Placement of the financial powers with the NWFP governor — the administrative head of Fata in his capacity as agent to the President — including the appointment of staff for Fata, would, apparently, lead to do away with the supervisory role of the Federal Ministry of States and Frontier Regions (Safron) and finance division, Islamabad.
“A proposal to this effect makes part of the overall Fata Reforms Programme which has duly been approved by President Gen Pervez Musharraf at a recently held meeting,” claimed the official who has been involved in the preparation of the Fata reforms package.
The reforms programme comprises revamping of the tribal areas’ financial and accounting systems to facilitate achievement of the programme’s main objective — Fata’s integration into the NWFP.
The broad outline seeking revamping of the financial system for Fata, according to sources, involve elimination of the existing multiple channels of financial control — Safron and finance division — by assigning the financial powers to the NWFP governor in line with the powers and authority the office of the governor is vested in at present in the case of the Frontier province’s financial affairs.
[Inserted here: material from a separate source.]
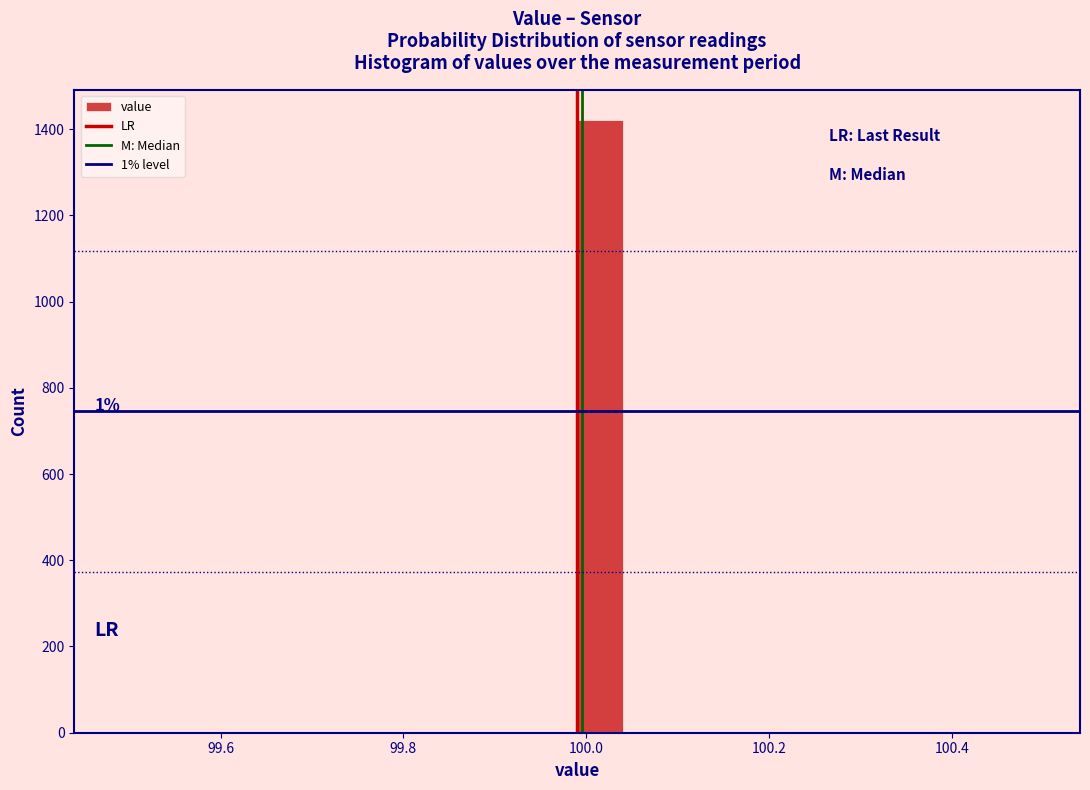

Read against the x-axis, roughly where is the centre of the tallest bar?

100.02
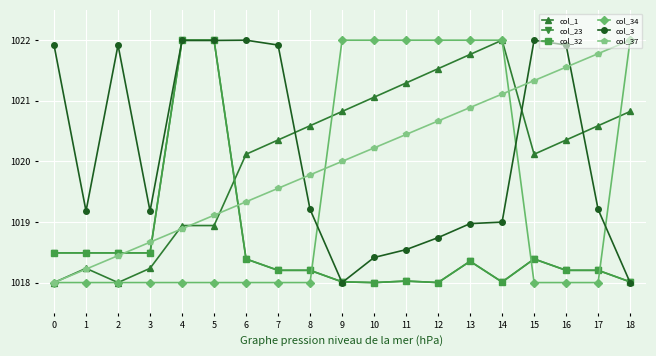

What is the sum of all col_34 values?

19370.0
“The power functions and responsibilities of Safron should be delegated to the governor, thereby, eliminating the role of Safron in Fata affairs,” said the official, quoting a part of the Fata Reforms Programme — already approved by the chief executive.
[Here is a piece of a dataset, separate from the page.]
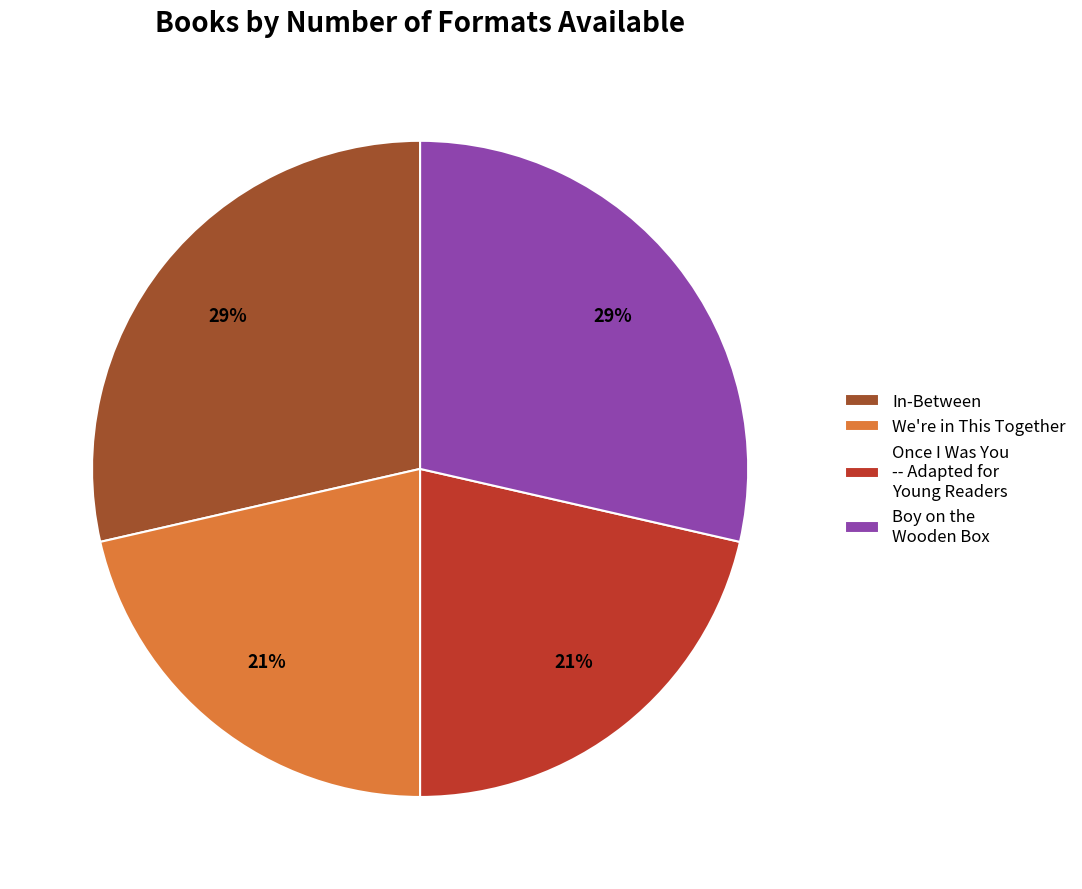

Is it true that Boy on the Wooden Box is 17% of the pie?

False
Similarly, the reforms programme includes transferring of the Fata’s current and development budgets from the Ministry of Finance to the provincial governor.
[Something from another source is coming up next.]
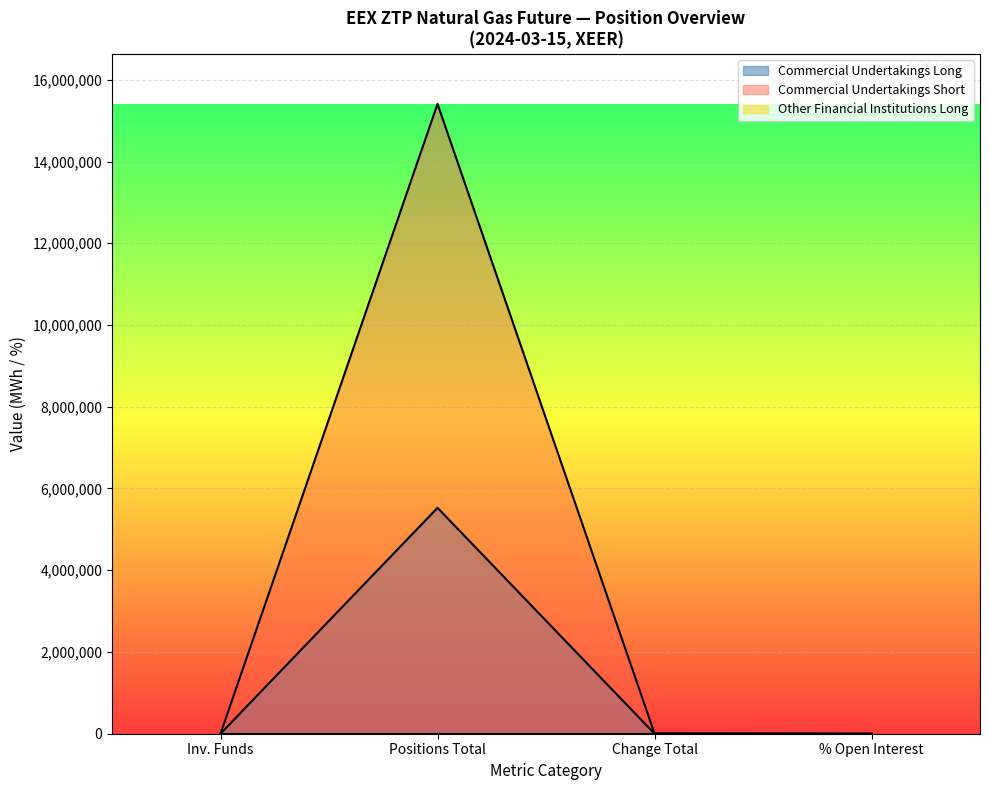

True or false: Commercial Undertakings Short and Commercial Undertakings Long intersect in this chart.

False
Presently, the administration and financial setup of Fata is governed under SRO-109 (I)/70, issued on June 25, 1970, and other regulations issued by the federal government from time to time.
The finance-related reforms envisaged under the overall Fata reforms appears to be a major change.
Although, at present, the provincial governor — being administrative head of Fata in his capacity as agent to the President — exercises all the financial powers vested in the administrative division of the federal government, he is not empowered, under existing financial rules, to create or abolish any post in Fata or to make reappropriation of accounts.
As a step towards this direction, the under-establishment secretariat of the NWFP governor would be strengthened enough to manage and deal with Fata affairs effectively for which, said the sources, the specially created Fata cells in all the departments of the provincial government would be centralised, placing these in the governor’s secretariat.
Similarly, the Fata reforms ask for doing away with the collection of local levies/taxes imposed unilaterally by the political authorities of every administrative unit the Fata has.
At present, according to official documents available with Dawn , there are over 30 different ‘ad-hoc’ levies being introduced and collected by the political authorities on different items, including flour, sugar, fruits, vegetables, timber and against identity cards.
“These levies — involving total annual collection from Rs300 million to Rs500 million from the seven administrative units the Fata has — are collected at the point of entry or exit of a political agency and constitute a form of tax. There is no uniform system of taxation and different agencies charge different amounts for the same items as tax,” contained an official document.
After the abolition of these levies and taxes, the government would arrange funds to meet the expenditures currently being met by these ‘ad-hoc’ levies.